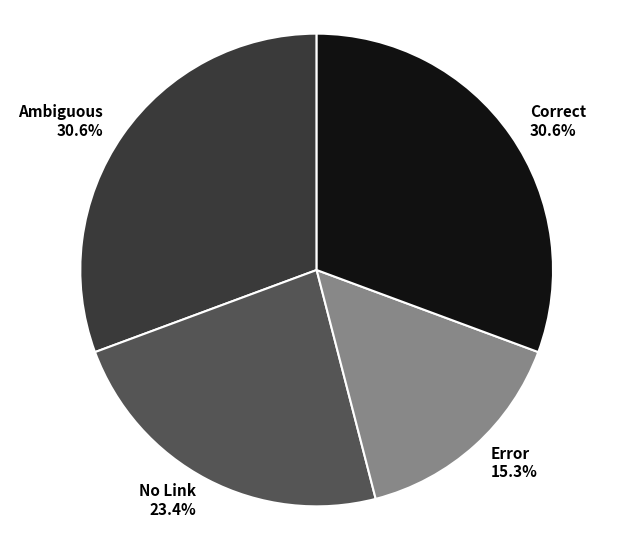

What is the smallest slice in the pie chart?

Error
--
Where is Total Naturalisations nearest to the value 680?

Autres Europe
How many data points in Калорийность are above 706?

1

> [Aim of the exercise]:
Which lines of the listing above contain the string "many", matching case exactly? Report each of those lines in full.

> [The answer]:
How many data points in Калорийность are above 706?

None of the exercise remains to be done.